Cosa fare
**a.** Secondo il testo, a quante altre persone della sua comunità dà lavoro oggi Tabi Joda?
**b.** Per favore, trascrivi dal testo tutto ciò che va da "La chiave è" fino a "agro-forestale del Niger.".
**c.** In base al testo, spiega a che cosa si deve il successo della rigenerazione agro-forestale del Niger.
=== Testo ===
Fondatore di One billion trees for Africa, Tabi Joda è un imprenditore del Cameroon. Dal 2010 ha avviato un vero e proprio business basato sulla gestione sostenibile della foresta e sulla piantumazione di alberi nel suo paese e nella regione tra Cameroon e Nigeria. Dal 2010, Tabi Joda pianta alberi coinvolgendo i ragazzi della sua comunità e dimostrando che ricostituire la foresta significa anche fare un passo avanti dal punto di vista economico. Finora, Joda stima di aver piantato oltre un milione di alberi, ma la sua ambizione è aumentare gli zeri di un bel po’. Dalla foresta ricava molti prodotti vendibili sul mercato, e grazie a un ambiente nuovamente fertile, riesce anche a coltivare altre piante, come l’avocado, diverse piante medicinali e alberi di frutta secca, che hanno un mercato in crescita. Oggi Tabi Joda dà lavoro ad altre 20 persone della sua comunità ma soprattutto fa da ambasciatore per promuovere un’idea di imprenditoria verde nel suo paese e in altri paesi della regione. 

Il Niger: un titolo diverso dagli altri

«Fino a poco tempo fa, il Niger compariva nei titoli dei giornali per le ragioni sbagliate. Uno dei paesi più poveri del mondo, con una bassa aspettativa di vita, alta mortalità infantile e pessimi servizi pubblici, questo paese ha sofferto per le frequenti siccità, perdite di raccolto e malnutrizione. Ma adesso ci sono anche buone notizie» Tony Simons, Direttore generale, World Agroforestry Centre 

La chiave è stata passare il controllo delle zone forestali di proprietà pubblica dallo stato ai piccoli contadini locali. E mettere i contadini sullo stesso piano, nella contrattazione e negoziazione, con i dipartimenti governativi locali e i ricercatori. La collaborazione tra agricoltori e istituzioni è stata dunque, secondo uno studio pubblicato dal World Agroforestry Centre, la chiave del successo nel caso della rigenerazione agro-forestale del Niger.
=== Dati estratti ===
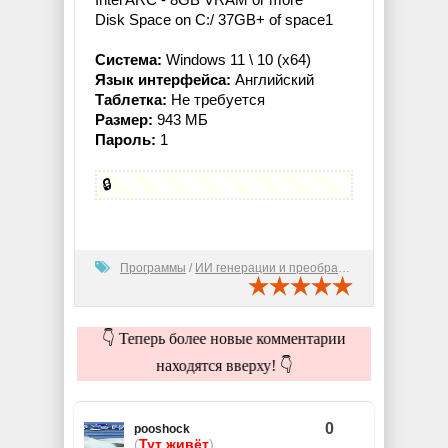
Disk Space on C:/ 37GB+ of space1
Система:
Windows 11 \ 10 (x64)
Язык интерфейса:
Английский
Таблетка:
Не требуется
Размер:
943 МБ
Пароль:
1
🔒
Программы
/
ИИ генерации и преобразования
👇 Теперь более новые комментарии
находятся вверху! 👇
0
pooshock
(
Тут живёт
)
===
=== Dati estratti ===
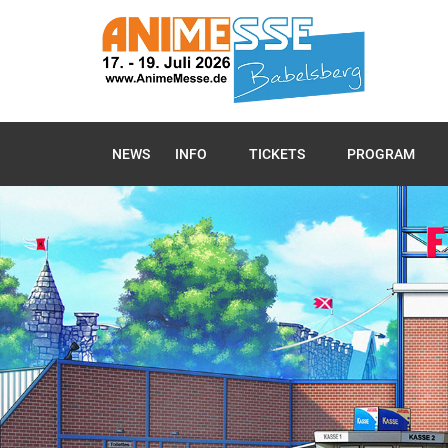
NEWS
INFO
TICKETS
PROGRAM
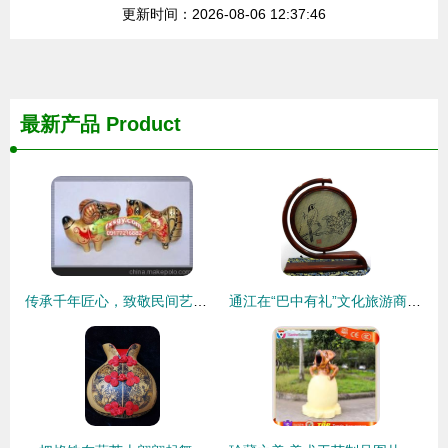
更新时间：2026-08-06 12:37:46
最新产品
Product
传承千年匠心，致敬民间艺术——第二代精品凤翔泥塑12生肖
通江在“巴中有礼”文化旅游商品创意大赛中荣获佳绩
===
Elenco soluzioni
**a.** Ad altre 20 persone della sua comunità.

**b.**
La chiave è stata passare il controllo delle zone forestali di proprietà pubblica dallo stato ai piccoli contadini locali. E mettere i contadini sullo stesso piano, nella contrattazione e negoziazione, con i dipartimenti governativi locali e i ricercatori. La collaborazione tra agricoltori e istituzioni è stata dunque, secondo uno studio pubblicato dal World Agroforestry Centre, la chiave del successo nel caso della rigenerazione agro-forestale del Niger.

**c.** Secondo uno studio del World Agroforestry Centre, la chiave del successo è stata la collaborazione tra agricoltori e istituzioni. Il controllo delle zone forestali di proprietà pubblica è passato dallo stato ai piccoli contadini locali. I contadini sono stati messi sullo stesso piano dei dipartimenti governativi locali e dei ricercatori nella contrattazione e nella negoziazione.